→ **Problem to solve**
Answer the following questions about the reviews of a book on Europe's search for a perfect language, given below.
(a) What rating does one reviewer wish were available?
(b) Which people have sought in vain to control a common language?
(c) Whose universal machines for language are named alongside the search for what Adam called a cat?

→ **Given passage**
::::
The book, in short, has the power to provoke thought on so many subjects it has to read more than once.
on August 14, 2001
This is an excellent short review of European quest for a language to unite its disparate nations with each other and the rest of the world. I thought that the book did an excellent job of staying on the subject and illustrating the progression of thought in this area. It does confine itself to Europe and time period as defined in the beginning of the book. That is excellent, there is simply no other way to cover as much ground as the book attempts to do, and I feel that it does suceed admirably. As usual, Eco's erudition and research are amazing. This book is published in the context of a European series of books about Europe and I wish there was a similar book series that would cover this ground for Far East and India as well. I am sure people there worked on the same kind of problems. Some of the problems with languages and methods described seem so obvious that one has to wonder what the authors themselves thought about them. Of course, this is a whole other book series. I wish there was a 4 1/2 rating as I do not think this is truly a masterpiece, but certainly a very very good book from a very very good author of fiction and non-fiction. A bonus for fans of Focault's Pendulum -- a lot of data in that fiction book refers to work discussed in this non-fiction work. Great fun!
on March 3, 2007
As always, Umberto Eco amazes with his erudition and insight. The only reason I didn't give this book five stars is because I see that as reserved for the near perfect.
The felt need to transcend the frustrations of the world's great multiplicity of languages is clear, even in this age of on-line dictionaries, instant Google translations, etc. How much greater than need must have felt two or three centuries ago!
Eco painstakingly explores the strengths and weaknesses (with the latter usually prevailing) of the many attempts made to devise a much improved, if not perfect, langauge. It is quite amazing to contemplate the enormous efforts put into this project!
Successive attempts progressively elucidated the nature of the problems that had to be overcome, and ultimately the impossibility of the task, at least where one is envisaging a language to be used by the population at large. A major reason for this is the evolutionary and uncontrollable nature of a common language (which the French have sought to control in vain).
A most enjoyable read!
Umberto Eco has done a very fine job of cataloguing and elucidating Europe's historical search for the "perfect language". What is interesting is how he embeds the historical stages of the different definitions of "perfect language" into this book. Medieval Europe begins with a notion of a language in perfection spoken by Adam and passed down until the breakup at the Tower of Babel; then when it becomes apparent that no such language can be found, Renaissance philosophers take up attempts at finding a common root to all languages in order to help with religious conversions, missions, economy & trade; and finally, in our global community, efforts are being made to standardize certain linguistic derivatives in order to aid the advance of science and intergovernmental interactions. This book should be read by anyone interested in linguistics or European history in general.
on April 9, 2007
A scholarly tour de force. Eco demonstrates his famous erudition in a sweeping yet detailed-when-necessary overview of the search for the perfect language - from the monogenetic hypothesis to a priori philosophical languages. The breadth of his reading brings together a bibliographic database that will serve as a starting point for further research for anyone interested in babel, symbolic languages and of course the birth of languages and europe. I only wish he'd pushed his limit to include the non-european world, but that is of course asking for too much.
on March 6, 2013
Umberto Eco demonstrates how, from the search for what Adam called a cat to Wilkins's and Swift's universal machines for language, the dream of Babel has been a haunting ghost. The dream, if not the language itself, has given structure to our philosophical discourses and inquiries. Even if we have not achieved the universal language or the machine or the grand list or catalog, the very habit of mind or desire has been a structure itself driving us toward a common "Europe" (and, incidentally, America and Australia).
on February 18, 2015
Extremely useful for historians of Science. One book can not be exhaustive but this one is so full of facts, sources and ideas it will fill your mind as an exemplar of great research.
::::
→ **Data**
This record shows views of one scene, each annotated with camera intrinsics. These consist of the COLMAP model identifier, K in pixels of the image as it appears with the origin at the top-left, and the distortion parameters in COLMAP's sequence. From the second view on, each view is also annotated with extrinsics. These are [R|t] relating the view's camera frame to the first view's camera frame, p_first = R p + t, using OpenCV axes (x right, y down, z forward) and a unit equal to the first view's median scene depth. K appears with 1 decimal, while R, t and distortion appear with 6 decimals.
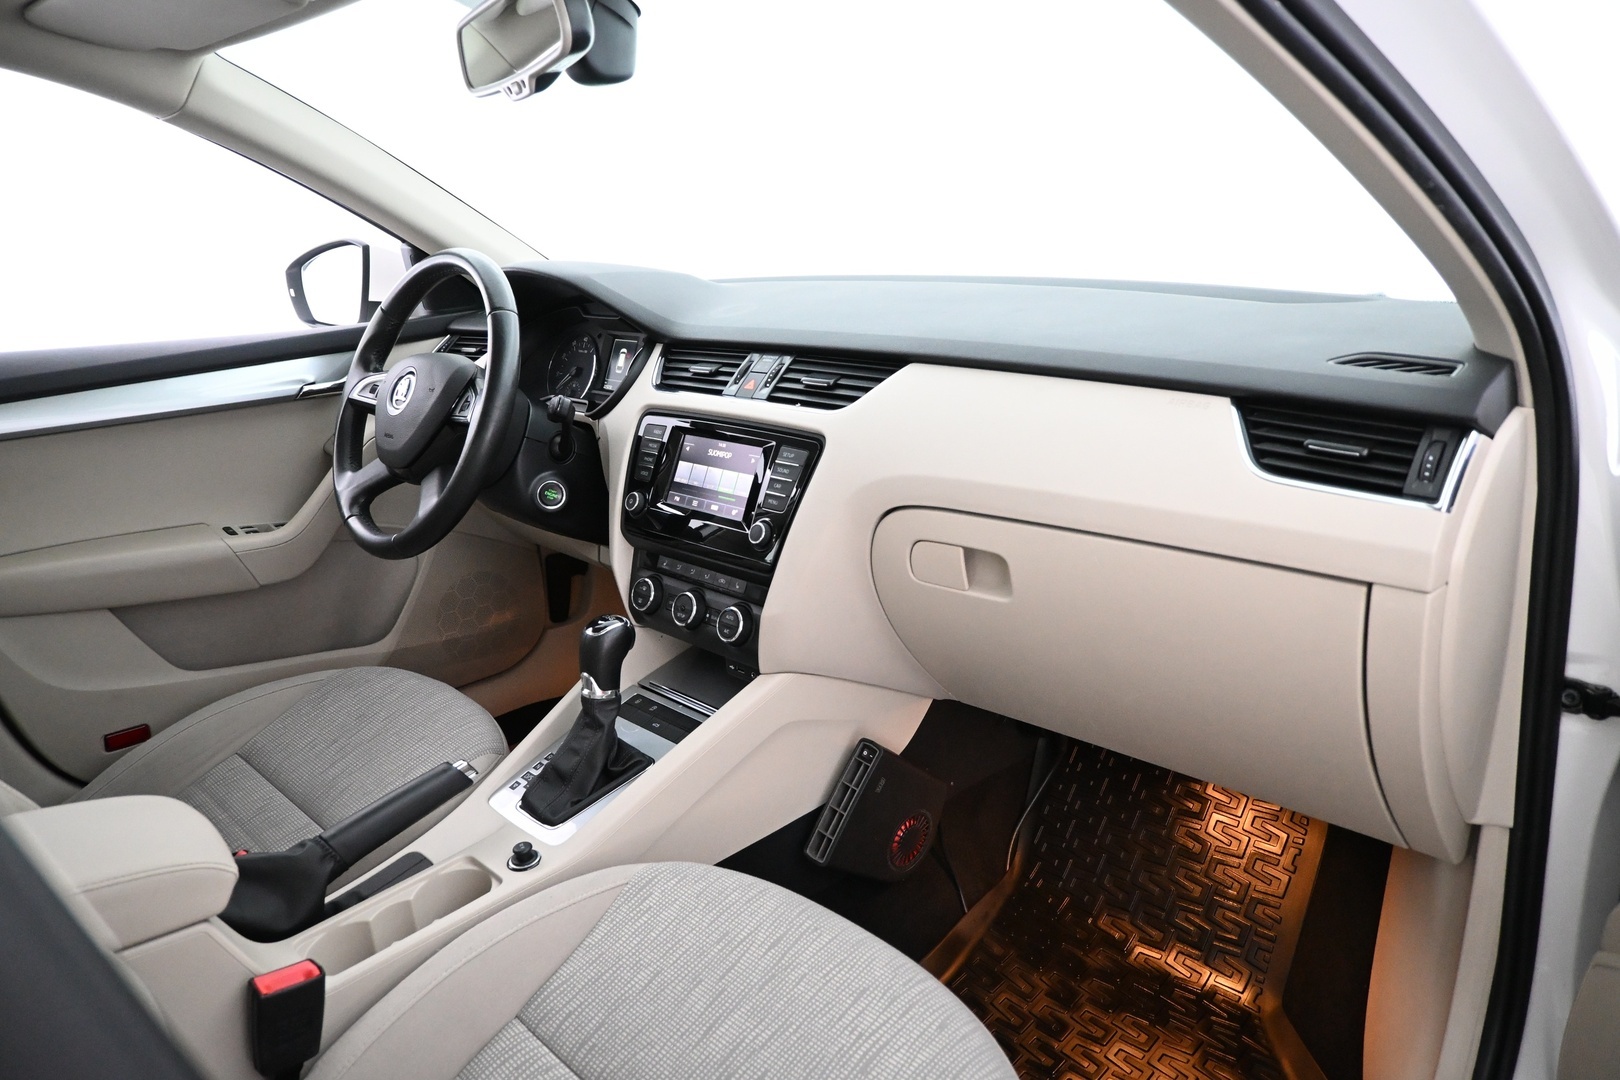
::::
→ **Answer to this exercise**
(a) A 4 1/2 rating.
(b) The French.
(c) Wilkins's and Swift's.